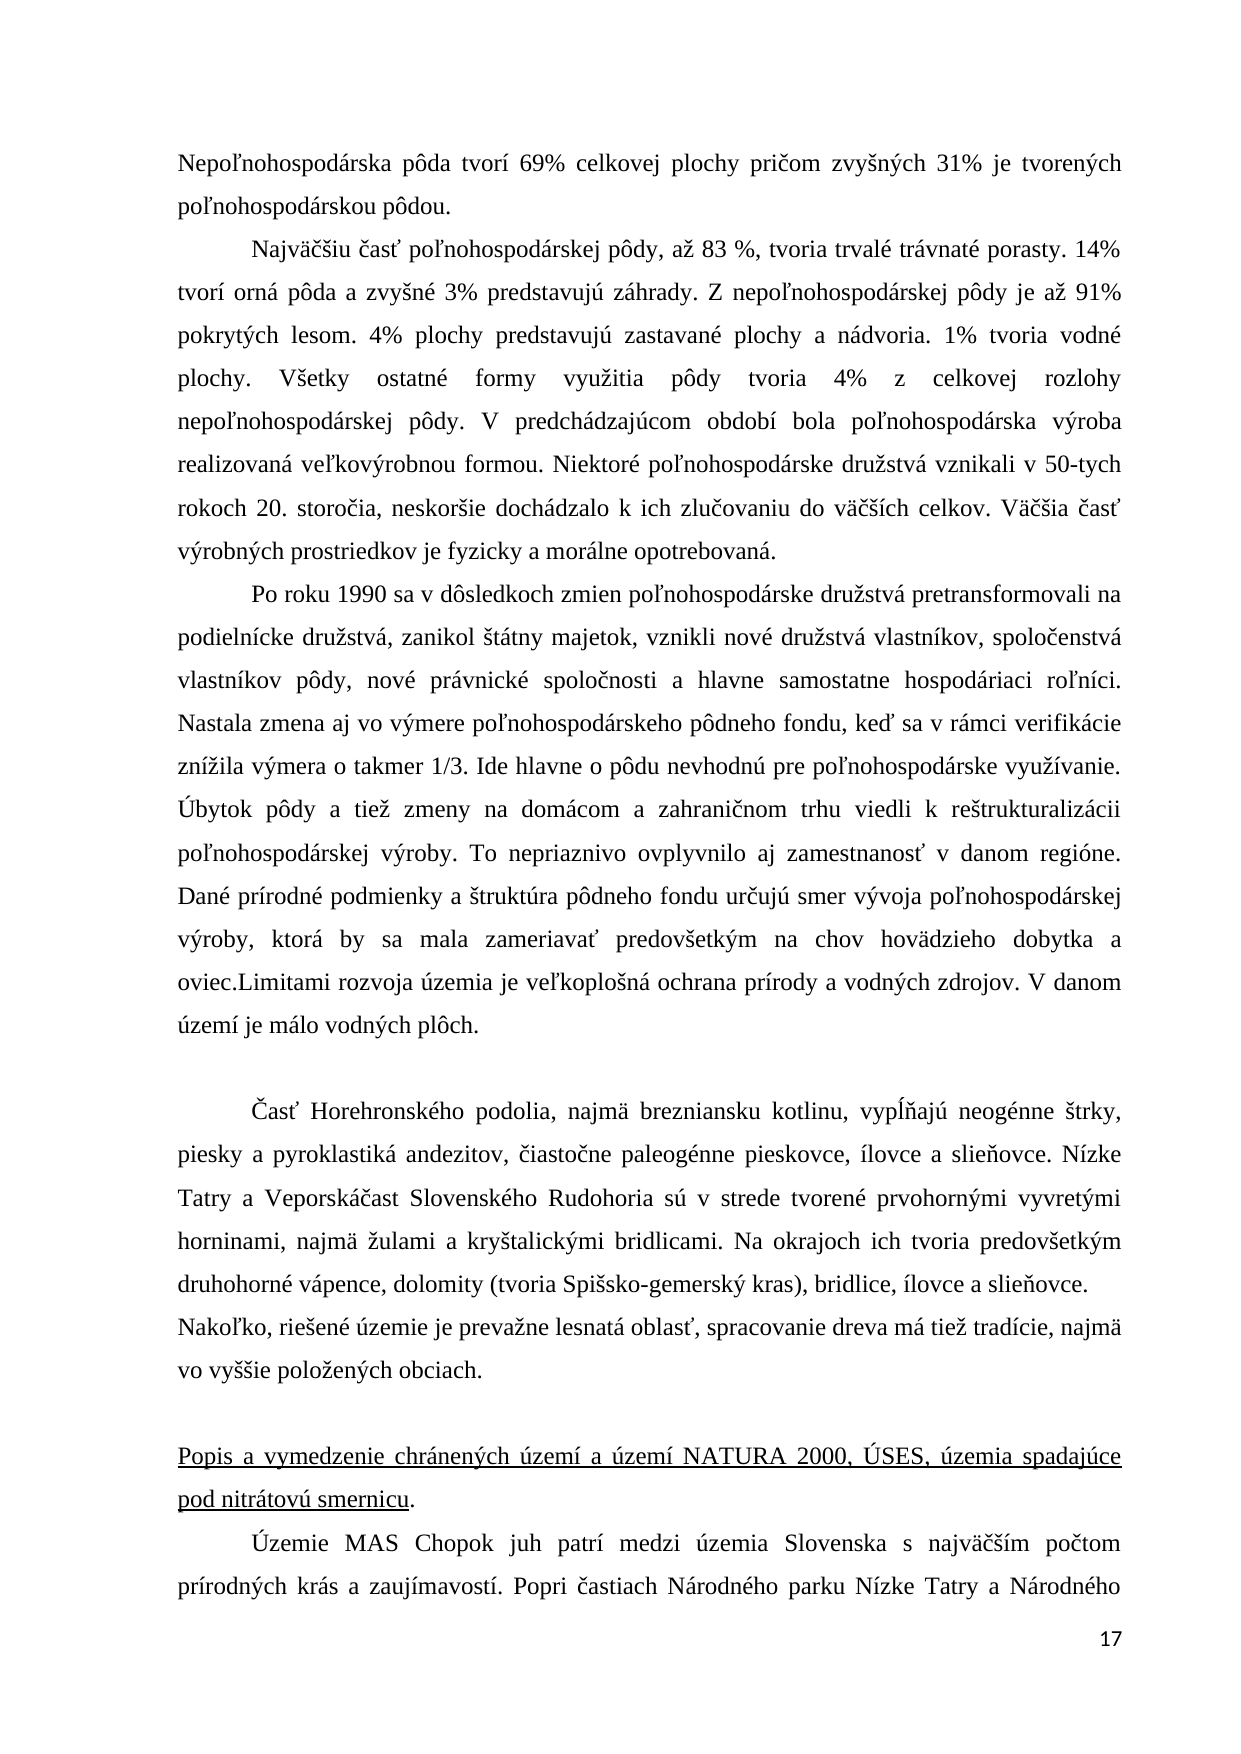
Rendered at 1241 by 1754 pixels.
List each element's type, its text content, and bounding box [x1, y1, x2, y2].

text Popis a vymedzenie chránených území a území NATURA 2000, ÚSES, územia spadajúce pod nitrátovú smernicu. [177, 1467, 1122, 1513]
text Najväčšiu časť poľnohospodárskej pôdy, až 83 %, tvoria trvalé trávnaté porasty. 14% tvorí orná pôda a zvyšné 3% predstavujú záhrady. Z nepoľnohospodárskej pôdy je až 91% pokrytých lesom. 4% plochy predstavujú zastavané plochy a nádvoria. 1% tvoria vodné plochy. Všetky ostatné formy využitia pôdy tvoria 4% z celkovej rozlohy nepoľnohospodárskej pôdy. V predchádzajúcom období bola poľnohospodárska výroba realizovaná veľkovýrobnou formou. Niektoré poľnohospodárske družstvá vznikali v 50-tych rokoch 20. storočia, neskoršie dochádzalo k ich zlučovaniu do väčších celkov. Väčšia časť výrobných prostriedkov je fyzicky a morálne opotrebovaná. [177, 234, 1122, 564]
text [177, 1528, 1122, 1599]
text Po roku 1990 sa v dôsledkoch zmien poľnohospodárske družstvá pretransformovali na podielnícke družstvá, zanikol štátny majetok, vznikli nové družstvá vlastníkov, spoločenstvá vlastníkov pôdy, nové právnické spoločnosti a hlavne samostatne hospodáriaci roľníci. Nastala zmena aj vo výmere poľnohospodárskeho pôdneho fondu, keď sa v rámci verifikácie znížila výmera o takmer 1/3. Ide hlavne o pôdu nevhodnú pre poľnohospodárske využívanie. Úbytok pôdy a tiež zmeny na domácom a zahraničnom trhu viedli k reštrukturalizácii poľnohospodárskej výroby. To nepriaznivo ovplyvnilo aj zamestnanosť v danom regióne. Dané prírodné podmienky a štruktúra pôdneho fondu určujú smer vývoja poľnohospodárskej výroby, ktorá by sa mala zameriavať predovšetkým na chov hovädzieho dobytka a oviec.Limitami rozvoja územia je veľkoplošná ochrana prírody a vodných zdrojov. V danom území je málo vodných plôch. [177, 579, 1122, 1039]
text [177, 148, 1122, 219]
text Popis a vymedzenie chránených území a území NATURA 2000, ÚSES, územia spadajúce pod nitrátovú smernicu. [177, 1441, 1122, 1466]
text Nakoľko, riešené územie je prevažne lesnatá oblasť, spracovanie dreva má tiež tradície, najmä vo vyššie položených obciach. [177, 1312, 1122, 1384]
text Časť Horehronského podolia, najmä brezniansku kotlinu, vypĺňajú neogénne štrky, piesky a pyroklastiká andezitov, čiastočne paleogénne pieskovce, ílovce a slieňovce. Nízke Tatry a Veporskáčast Slovenského Rudohoria sú v strede tvorené prvohornými vyvretými horninami, najmä žulami a kryštalickými bridlicami. Na okrajoch ich tvoria predovšetkým druhohorné vápence, dolomity (tvoria Spišsko-gemerský kras), bridlice, ílovce a slieňovce. [177, 1096, 1122, 1298]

**Directive:**
All entries, top to bottom, should be retyped exactly; the pictures should not be.

**Answer section:**
Rendered at 1241 by 1754 pixels.
List each element's type, its text content, and bounding box [x1, y1, x2, y2].

text Popis a vymedzenie chránených území a území NATURA 2000, ÚSES, územia spadajúce pod nitrátovú smernicu. [177, 1467, 1122, 1513]
text Najväčšiu časť poľnohospodárskej pôdy, až 83 %, tvoria trvalé trávnaté porasty. 14% tvorí orná pôda a zvyšné 3% predstavujú záhrady. Z nepoľnohospodárskej pôdy je až 91% pokrytých lesom. 4% plochy predstavujú zastavané plochy a nádvoria. 1% tvoria vodné plochy. Všetky ostatné formy využitia pôdy tvoria 4% z celkovej rozlohy nepoľnohospodárskej pôdy. V predchádzajúcom období bola poľnohospodárska výroba realizovaná veľkovýrobnou formou. Niektoré poľnohospodárske družstvá vznikali v 50-tych rokoch 20. storočia, neskoršie dochádzalo k ich zlučovaniu do väčších celkov. Väčšia časť výrobných prostriedkov je fyzicky a morálne opotrebovaná. [177, 234, 1122, 564]
text [177, 1528, 1122, 1599]
text Po roku 1990 sa v dôsledkoch zmien poľnohospodárske družstvá pretransformovali na podielnícke družstvá, zanikol štátny majetok, vznikli nové družstvá vlastníkov, spoločenstvá vlastníkov pôdy, nové právnické spoločnosti a hlavne samostatne hospodáriaci roľníci. Nastala zmena aj vo výmere poľnohospodárskeho pôdneho fondu, keď sa v rámci verifikácie znížila výmera o takmer 1/3. Ide hlavne o pôdu nevhodnú pre poľnohospodárske využívanie. Úbytok pôdy a tiež zmeny na domácom a zahraničnom trhu viedli k reštrukturalizácii poľnohospodárskej výroby. To nepriaznivo ovplyvnilo aj zamestnanosť v danom regióne. Dané prírodné podmienky a štruktúra pôdneho fondu určujú smer vývoja poľnohospodárskej výroby, ktorá by sa mala zameriavať predovšetkým na chov hovädzieho dobytka a oviec.Limitami rozvoja územia je veľkoplošná ochrana prírody a vodných zdrojov. V danom území je málo vodných plôch. [177, 579, 1122, 1039]
text [177, 148, 1122, 219]
text Popis a vymedzenie chránených území a území NATURA 2000, ÚSES, územia spadajúce pod nitrátovú smernicu. [177, 1441, 1122, 1466]
text Nakoľko, riešené územie je prevažne lesnatá oblasť, spracovanie dreva má tiež tradície, najmä vo vyššie položených obciach. [177, 1312, 1122, 1384]
text Časť Horehronského podolia, najmä brezniansku kotlinu, vypĺňajú neogénne štrky, piesky a pyroklastiká andezitov, čiastočne paleogénne pieskovce, ílovce a slieňovce. Nízke Tatry a Veporskáčast Slovenského Rudohoria sú v strede tvorené prvohornými vyvretými horninami, najmä žulami a kryštalickými bridlicami. Na okrajoch ich tvoria predovšetkým druhohorné vápence, dolomity (tvoria Spišsko-gemerský kras), bridlice, ílovce a slieňovce. [177, 1096, 1122, 1298]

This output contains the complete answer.